Con la sua cristologia affettiva, P. Battaglia ha risposto alla crisi di una teologia spesso rinchiusa nei recinti accademici o priva di calore spirituale. Egli ha mostrato che la riflessione su Cristo non è mai solo dottrina, ma esperienza di appartenenzapossessio cordis: lasciarsi amare da Cristo fino ad essere posseduti dal suo amore, come ricorda Paolo ai Corinzi.

La “cristologia affettiva”: teologia con il cuore di Cristo

Il cuore del suo pensiero si riassume in una parola chiave: affettività.

Per P. Battaglia, l’affettività di Gesù — la sua umanità sensibile, il suo modo di amare, di commuoversi, di perdonare — non è un dettaglio emotivo, ma la rivelazione stessa di Dio come misericordia incarnata.

Nel Cuore trafitto del Figlio di Dio si uniscono la tenerezza del Padre e la pienezza dello Spirito: qui si radica quella “cristologia affettiva” che restituisce al pensiero credente la dimensione contemplativa e relazionale della fede.

In questa prospettiva, il teologo francescano si muove nella linea dei grandi maestri dell’Ordine — da Bonaventura a Duns Scoto — e in profonda sintonia con il magistero di Papa Francesco, che nella Dilexit nos ha definito il Cuore di Cristo come “sintesi del Vangelo”. La teologia del cuore, in fondo, è teologia del servizio: una scienza che si inginocchia davanti al mistero e lo traduce in carità operosa.

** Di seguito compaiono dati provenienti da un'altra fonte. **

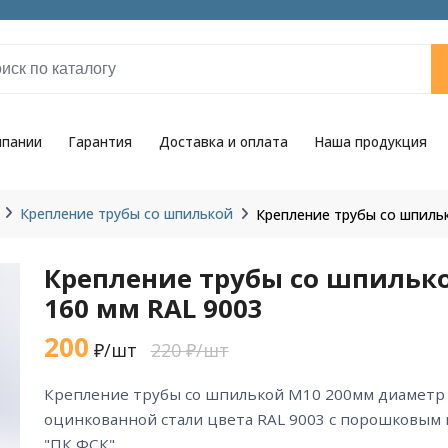
мпании
Гарантия
Доставка и оплата
Наша продукция
Крепление трубы со шпилькой
Крепление трубы со шпиль
Крепление трубы со шпильк
160 мм RAL 9003
200
₽/шт
220 ₽/шт
крепление трубы со шпилькой М10 200мм диаметр 160 мм RAL 9003 из
оцинкованной стали цвета RAL 9003 с порошковым
"ПК ФСК".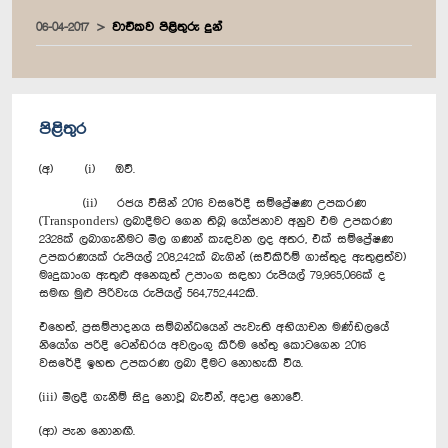
06-04-2017
වාචිකව පිළිතුරු දුන්
පිළිතුර
(අ) (i) ඔව්.
(ii) රජය විසින් 2016 වසරේදී සම්ප්‍රේෂණ උපකරණ
(Transponders) ලබාදීමට ගෙන තිබූ යෝජනාව අනුව එම උපකරණ
2328ක් ලබාගැනීමට මිල ගණන් කැඳවන ලද අතර, එක් සම්ප්‍රේෂණ
උපකරණයක් රුපියල් 208,242ක් බැගින් (සවිකිරීම් ගාස්තුද ඇතුළත්ව)
මෘදුකාංග ඇතුළු අනෙකුත් උපාංග සඳහා රුපියල් 79,965,066ක් ද
සමඟ මුළු පිරිවැය රුපියල් 564,752,442කි.
එහෙත්, ප්‍රසම්පාදනය සම්බන්ධයෙන් පැවැති අභියාචන මණ්ඩලයේ
නියෝග පරිදි ටෙන්ඩරය අවලංගු කිරීම හේතු කොටගෙන 2016
වසරේදී ඉහත උපකරණ ලබා දීමට නොහැකි විය.
(iii) මිලදී ගැනීම් සිදු නොවූ බැවින්, අදාළ නොවේ.
(ආ) පැන නොනඟී.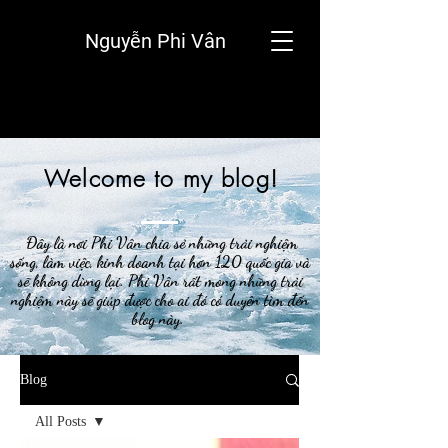
Nguyễn Phi Vân
Welcome to my blog!
Đây là nơi Phi Vân chia sẻ những trải nghiệm
sống, làm việc, kinh doanh tại hơn 120 quốc gia và
sẽ không dừng lại. Phi Vân rất mong những trải
nghiệm này sẽ giúp được cho ai đó có duyên tìm đến
blog này.
Blog
All Posts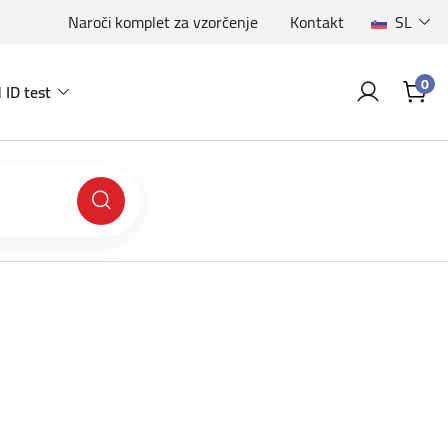
Naroči komplet za vzorčenje
Kontakt
SL
0
 ID test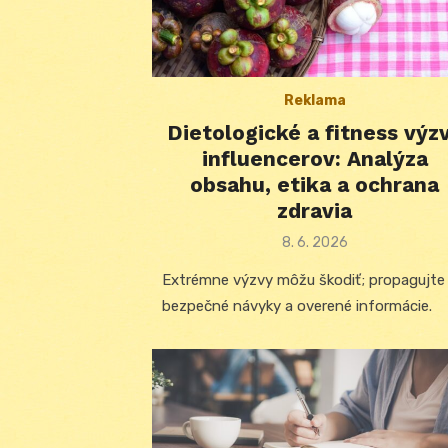
Reklama
Dietologické a fitness výz
influencerov: Analýza
obsahu, etika a ochrana
zdravia
Posted
8. 6. 2026
on
Extrémne výzvy môžu škodiť; propagujte
bezpečné návyky a overené informácie.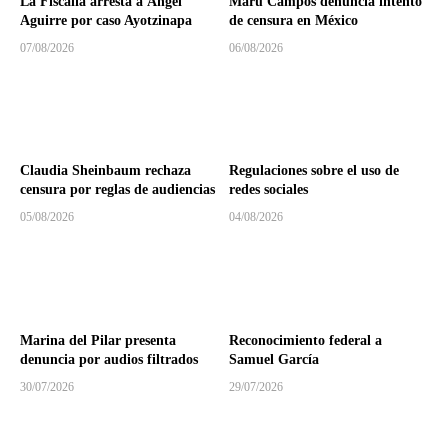
La Fiscalía arresta a Ángel
Maru Campos denuncia intento
Aguirre por caso Ayotzinapa
de censura en México
07/08/2026
06/08/2026
Claudia Sheinbaum rechaza
Regulaciones sobre el uso de
censura por reglas de audiencias
redes sociales
05/08/2026
04/08/2026
Marina del Pilar presenta
Reconocimiento federal a
denuncia por audios filtrados
Samuel García
30/07/2026
29/07/2026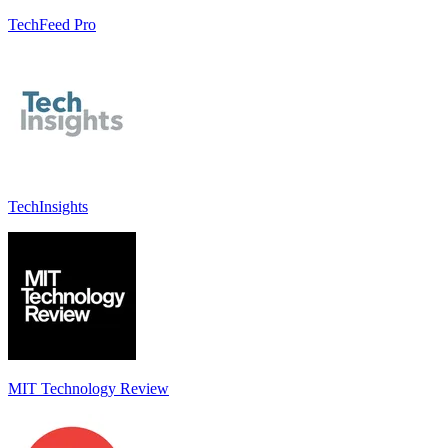
TechFeed Pro
TechInsights
MIT Technology Review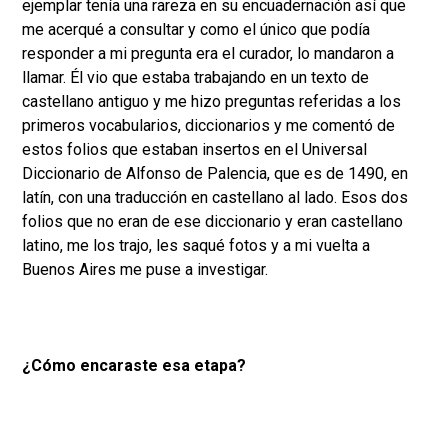
ejemplar tenía una rareza en su encuadernación así que
me acerqué a consultar y como el único que podía
responder a mi pregunta era el curador, lo mandaron a
llamar. Él vio que estaba trabajando en un texto de
castellano antiguo y me hizo preguntas referidas a los
primeros vocabularios, diccionarios y me comentó de
estos folios que estaban insertos en el Universal
Diccionario de Alfonso de Palencia, que es de 1490, en
latín, con una traducción en castellano al lado. Esos dos
folios que no eran de ese diccionario y eran castellano
latino, me los trajo, les saqué fotos y a mi vuelta a
Buenos Aires me puse a investigar.
¿Cómo encaraste esa etapa?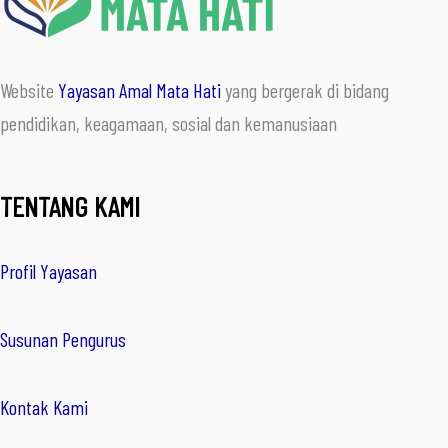
Website
Yayasan Amal Mata Hati
yang bergerak di bidang
pendidikan, keagamaan, sosial dan kemanusiaan
TENTANG KAMI
Profil Yayasan
Susunan Pengurus
Kontak Kami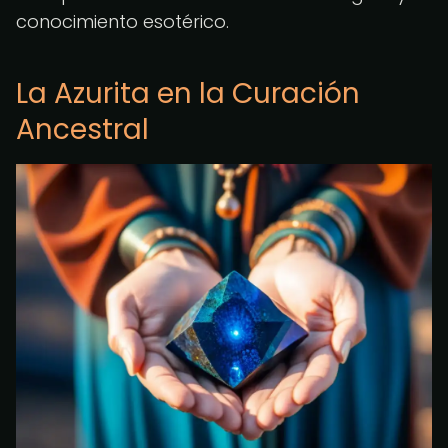
conocimiento esotérico.
La Azurita en la Curación
Ancestral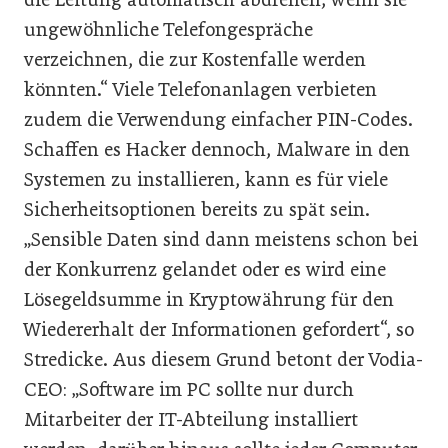
ungewöhnliche Telefongespräche
verzeichnen, die zur Kostenfalle werden
könnten.“ Viele Telefonanlagen verbieten
zudem die Verwendung einfacher PIN-Codes.
Schaffen es Hacker dennoch, Malware in den
Systemen zu installieren, kann es für viele
Sicherheitsoptionen bereits zu spät sein.
„Sensible Daten sind dann meistens schon bei
der Konkurrenz gelandet oder es wird eine
Lösegeldsumme in Kryptowährung für den
Wiedererhalt der Informationen gefordert“, so
Stredicke. Aus diesem Grund betont der Vodia-
CEO: „Software im PC sollte nur durch
Mitarbeiter der IT-Abteilung installiert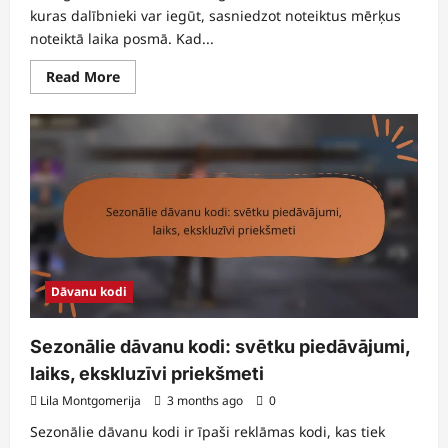
kuras dalībnieki var iegūt, sasniedzot noteiktus mērķus
noteiktā laika posmā. Kad...
Read
Read More
more
about
Izbeigtā
pasākuma
nozīmīgie
balvas:
Ko
darīt,
Biežākās
problēmas,
Nākotnes
iespējas
Dāvanu kodi
Sezonālie dāvanu kodi: svētku piedāvājumi,
laiks, ekskluzīvi priekšmeti
Lila Montgomerija
3 months ago
0
Sezonālie dāvanu kodi ir īpaši reklāmas kodi, kas tiek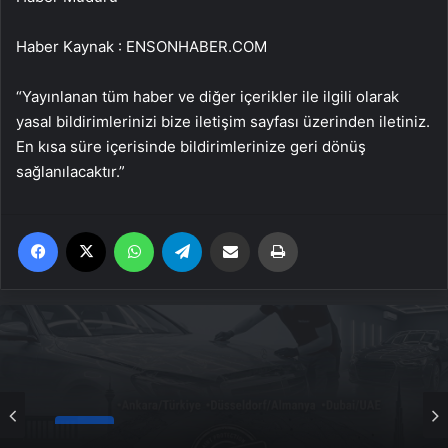
Haber Kaynak : ENSONHABER.COM
“Yayınlanan tüm haber ve diğer içerikler ile ilgili olarak
yasal bildirimlerinizi bize iletişim sayfası üzerinden iletiniz.
En kısa süre içerisinde bildirimlerinize geri dönüş
sağlanılacaktır.”
Facebook
X
WhatsApp
Telegram
Email'den paylaş
Yaz
Genel
Yeni Dünya Düzensizliği Çağında Türk Dış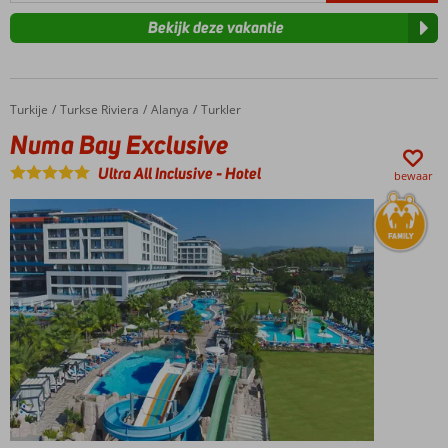
Bekijk deze vakantie
Turkije
Numa Bay Exclusive
Home
Turkse Riviera
Alanya
Turkler
Numa Bay Exclusive
Ultra All Inclusive
-
Hotel
bewaar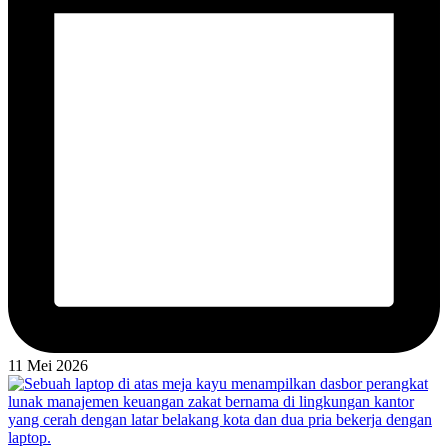
11 Mei 2026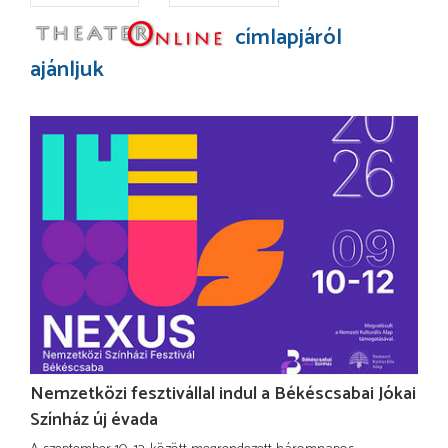
címlapjáról
ajánljuk
Nemzetközi fesztivállal indul a Békéscsabai Jókai
Színház új évada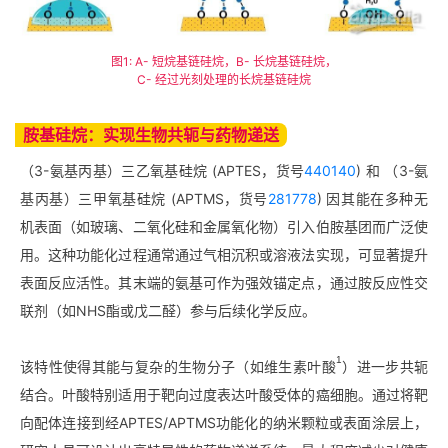
图1: A- 短烷基链硅烷，B- 长烷基链硅烷，
C- 经过光刻处理的长烷基链硅烷
胺基硅烷：实现生物共轭与药物递送
（3-氨基丙基）三乙氧基硅烷 (APTES，货号
440140
) 和 （3-氨
基丙基）三甲氧基硅烷 (APTMS，货号
281778
) 因其能在多种无
机表面（如玻璃、二氧化硅和金属氧化物）引入伯胺基团而广泛使
用。这种功能化过程通常通过气相沉积或溶液法实现，可显著提升
表面反应活性。其末端的氨基可作为强效锚定点，通过胺反应性交
联剂（如NHS酯或戊二醛）参与后续化学反应。
1
该特性使得其能与复杂的生物分子（如维生素叶酸
）进一步共轭
结合。叶酸特别适用于靶向过度表达叶酸受体的癌细胞。通过将靶
向配体连接到经APTES/APTMS功能化的纳米颗粒或表面涂层上，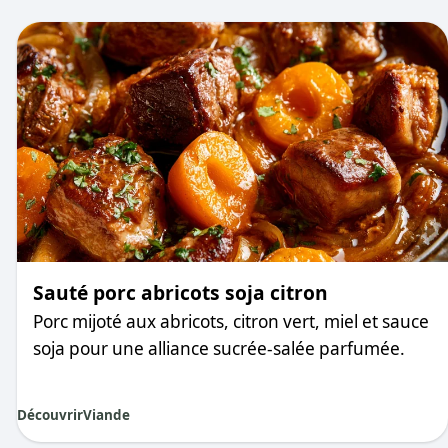
Sauté porc abricots soja citron
Porc mijoté aux abricots, citron vert, miel et sauce
soja pour une alliance sucrée-salée parfumée.
Découvrir
Viande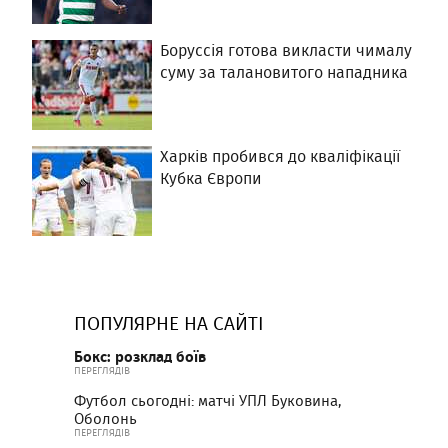
Боруссія готова викласти чималу
суму за талановитого нападника
Харків пробився до кваліфікації
Кубка Європи
ПОПУЛЯРНЕ НА САЙТІ
Бокс: розклад боїв
ПЕРЕГЛЯДІВ
Футбол сьогодні: матчі УПЛ Буковина,
Оболонь
ПЕРЕГЛЯДІВ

Il contributo alla formazione e alla vita religiosa

Non meno importante è stato il contributo di P. Vincenzo Battaglia alla formazione dei Frati Francescani dell’Immacolata, ai quali ha offerto per anni corsi, accompagnamento spirituale e discernimento teologico.

La sua influenza non è stata quella di un docente che trasmette nozioni, ma di un maestro che plasma lo sguardo teologico: ha insegnato a leggere Maria come cuore della cristologia francescana, a partire dal Cuore di Cristo e in comunione con la sapienza di Duns Scoto.

Il suo lavoro ha favorito nei giovani frati una rinascita del pensiero teologico vissuto come preghiera, ricerca e missione, aiutando l’Istituto a ritrovare equilibrio dottrinale e profondità spirituale dopo le stagioni di turbamento e confusione.

La teologia come scuola di umanità

Nella sua lectio, P. Battaglia ha ripetuto con accenti di commozione la frase che segnò la sua vocazione: “Io ho fatto la mia parte; la vostra, Cristo ve la insegni.”

È la consegna di Francesco ai suoi frati, ma anche quella del maestro ai suoi studenti. Per lui la teologia non è mai “possedere Dio”, ma lasciarsi possedere da Lui. Non è difendere la verità, ma farla brillare nella vita.

In un’epoca segnata da polarizzazioni ideologiche anche dentro la Chiesa, la sua lezione ricorda che la fede si comunica con la sapienza del cuore, quella che unisce intelletto e compassione, verità e tenerezza, dottrina e vita.

Alla Pontificia Università Antonianum, che egli ha contribuito a rendere di nuovo un laboratorio di teologia viva e missionaria, resta come eredità non un metodo, ma uno stile: pensare con il cuore di Cristo e insegnare con la mitezza di Francesco.


Con la sua “cristologia affettiva”, P. Vincenzo Battaglia ha mostrato che la vera teologia non nasce dall’ansia di definire, ma dal desiderio di amare. La sua è una lezione per l’Accademia e per la Chiesa: che la sapienza non è mai disgiunta dalla bontà, e che il cuore è il primo luogo della rivelazione.